The AHA’s complete list of dietary recommendations included:
Along with listing the dietary features to promote cardiometabolic health, the AHA also addressed the structural challenges of widespread adherence to heart-healthy dietary patterns in the United States.
“The food environment has a substantial influence on people’s food choices, diet quality and subsequently cardiovascular health at many levels, making it difficult for many Americans to adhere to heart-healthy dietary patterns,” the AHA wrote.
The organization cited socioeconomic factors, such as structural racism and neighborhood segregation, targeted marketing of unhealthy foods and beverages and food and nutrition insecurity as the biggest challenges facing the widespread adoption of their guidelines.

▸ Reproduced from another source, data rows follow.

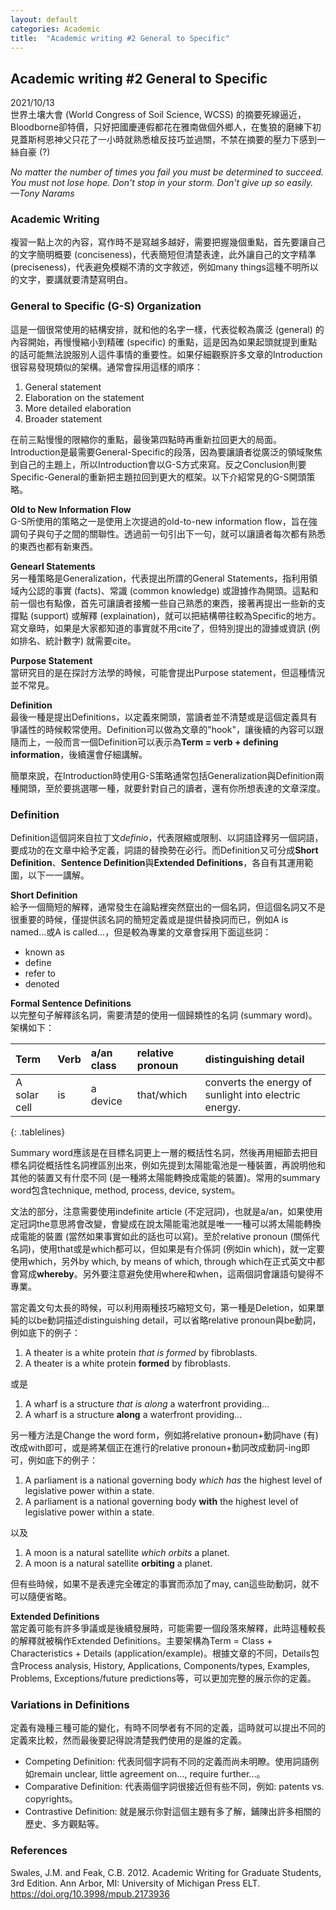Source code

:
 ```yaml
---
layout: default
categories: Academic
title:  "Academic writing #2 General to Specific"
---  
```

## Academic writing #2 General to Specific  
2021/10/13  
世界土壤大會 (World Congress of Soil Science, WCSS) 的摘要死線逼近，Bloodborne卻特價，只好把國慶連假都花在雅南做個外鄉人，在隻狼的磨練下初見蓋斯柯恩神父只花了一小時就熟悉槍反技巧並過關，不禁在摘要的壓力下感到一絲自豪 (?)  
  
*No matter the number of times you fail you must be determined to succeed. You must not lose hope. Don't stop in your storm. Don't give up so easily.   
&mdash;Tony Narams*  
  
### Academic Writing  
複習一點上次的內容，寫作時不是寫越多越好，需要把握幾個重點，首先要讓自己的文字簡明概要 (conciseness)，代表簡短但清楚表達，此外讓自己的文字精準 (preciseness)，代表避免模糊不清的文字敘述，例如many things這種不明所以的文字，要講就要清楚寫明白。  
  
### General to Specific (G-S) Organization  
這是一個很常使用的結構安排，就和他的名字一樣，代表從較為廣泛 (general) 的內容開始，再慢慢縮小到精確 (specific) 的重點，這是因為如果起頭就提到重點的話可能無法說服別人這件事情的重要性。如果仔細觀察許多文章的Introduction很容易發現類似的架構。通常會採用這樣的順序：  
1. General statement
2. Elaboration on the statement
3. More detailed elaboration
4. Broader statement
  
在前三點慢慢的限縮你的重點，最後第四點時再重新拉回更大的局面。Introduction是最需要General-Specific的段落，因為要讓讀者從廣泛的領域聚焦到自己的主題上，所以Introduction會以G-S方式來寫。反之Conclusion則要Specific-General的重新把主題拉回到更大的框架。以下介紹常見的G-S開頭策略。  
  
**Old to New Information Flow**  
G-S所使用的策略之一是使用上次提過的old-to-new information flow，旨在強調句子與句子之間的關聯性。透過前一句引出下一句，就可以讓讀者每次都有熟悉的東西也都有新東西。  
  
**Genearl Statements**  
另一種策略是Generalization，代表提出所謂的General Statements，指利用領域內公認的事實 (facts)、常識 (common knowledge) 或證據作為開頭。這點和前一個也有點像，首先可讓讀者接觸一些自己熟悉的東西，接著再提出一些新的支撐點 (support) 或解釋 (explaination)，就可以把結構帶往較為Specific的地方。  
寫文章時，如果是大家都知道的事實就不用cite了，但特別提出的證據或資訊 (例如排名、統計數字) 就需要cite。  
  
**Purpose Statement**  
當研究目的是在探討方法學的時候，可能會提出Purpose statement，但這種情況並不常見。  
  
**Definition**  
最後一種是提出Definitions，以定義來開頭，當讀者並不清楚或是這個定義具有爭議性的時候較常使用。Definition可以做為文章的"hook"，讓後續的內容可以跟隨而上，一般而言一個Definition可以表示為**Term = verb + defining information**，後續還會仔細講解。  
  
簡單來說，在Introduction時使用G-S策略通常包括Generalization與Definition兩種開頭，至於要挑選哪一種，就要針對自己的讀者，還有你所想表達的文章深度。  
  
### Definition  
Definition這個詞來自拉丁文*definio*，代表限縮或限制、以詞語詮釋另一個詞語，要成功的在文章中給予定義，詞語的替換勢在必行。而Definition又可分成**Short Definition**、**Sentence Definition**與**Extended Definitions**，各自有其運用範圍，以下一一講解。  
  
**Short Definition**  
給予一個簡短的解釋，通常發生在論點裡突然竄出的一個名詞，但這個名詞又不是很重要的時候，僅提供該名詞的簡短定義或是提供替換詞而已，例如A is named...或A is called...，但是較為專業的文章會採用下面這些詞：  
- known as
- define
- refer to
- denoted 
  
**Formal Sentence Definitions**  
以完整句子解釋該名詞，需要清楚的使用一個歸類性的名詞 (summary word)。架構如下：  
    
| Term | Verb | a/an class | relative pronoun | distinguishing detail |    
| :--- | :--- | :--- | :--- | :--- |      
| A solar cell | is | a device | that/which | converts the energy of sunlight into electric energy. |    
{: .tablelines}   
   
Summary word應該是在目標名詞更上一層的概括性名詞，然後再用細節去把目標名詞從概括性名詞裡區別出來，例如先提到太陽能電池是一種裝置，再說明他和其他的裝置又有什麼不同 (是一種將太陽能轉換成電能的裝置)。常用的summary word包含technique, method, process, device, system。  
  
文法的部分，注意需要使用indefinite article (不定冠詞)，也就是a/an，如果使用定冠詞the意思將會改變，會變成在說太陽能電池就是唯一一種可以將太陽能轉換成電能的裝置 (當然如果事實如此的話也可以寫)。至於relative pronoun (關係代名詞)，使用that或是which都可以，但如果是有介係詞 (例如in which)，就一定要使用which，另外by which, by means of which, through which在正式英文中都會寫成**whereby**。另外要注意避免使用where和when，這兩個詞會讓語句變得不專業。    
  
當定義文句太長的時候，可以利用兩種技巧縮短文句，第一種是Deletion，如果單純的以be動詞描述distinguishing detail，可以省略relative pronoun與be動詞，例如底下的例子：  
1. A theater is a white protein *that is formed* by fibroblasts.  
2. A theater is a white protein **formed** by fibroblasts.    
  
或是      
1. A wharf is a structure *that is along* a waterfront providing...
2. A wharf is a structure **along** a waterfront providing... 
  
另一種方法是Change the word form，例如將relative pronoun+動詞have (有) 改成with即可，或是將某個正在進行的relative pronoun+動詞改成動詞-ing即可，例如底下的例子：  
1. A parliament is a national governing body *which has* the highest level of legislative power within a state.
2. A parliament is a national governing body **with** the highest level of legislative power within a state.  
  
以及  
1. A moon is a natural satellite *which orbits* a planet.
2. A moon is a natural satellite **orbiting** a planet.
  
但有些時候，如果不是表達完全確定的事實而添加了may, can這些助動詞，就不可以隨便省略。  
  
**Extended Definitions**  
當定義可能有許多爭議或是後續發展時，可能需要一個段落來解釋，此時這種較長的解釋就被稱作Extended Definitions。主要架構為Term = Class + Characteristics + Details (application/example)。根據文章的不同，Details包含Process analysis, History, Applications, Components/types, Examples, Problems, Exceptions/future predictions等，可以更加完整的展示你的定義。    
   
### Variations in Definitions  
定義有幾種三種可能的變化，有時不同學者有不同的定義，這時就可以提出不同的定義來比較，然而最後要記得說清楚我們使用的是誰的定義。  
- Competing Definition: 代表同個字詞有不同的定義而尚未明瞭。使用詞語例如remain unclear, little agreement on..., require further...。
- Comparative Definition: 代表兩個字詞很接近但有些不同，例如: patents vs. copyrights。  
- Contrastive Definition: 就是展示你對這個主題有多了解，鋪陳出許多相關的歷史、多方觀點等。  
    
### References  
Swales, J.M. and Feak, C.B. 2012. Academic Writing for Graduate Students, 3rd Edition. Ann Arbor, MI: University of Michigan Press ELT. <a href="https://doi.org/10.3998/mpub.2173936" target="_blank">https://doi.org/10.3998/mpub.2173936</a>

While acknowledging that there are no easy fixes to problems that have been entrenched in the United States’ food environment for decades, the AHA said efforts to combat nutritional misinformation among the public and healthcare professionals and introducing food and nutrition education back into all levels of public education would help.
“Creating an environment that facilitates, rather than impedes, adherence to heart-healthy dietary patterns among all individuals is a public health imperative,” the AHA concluded.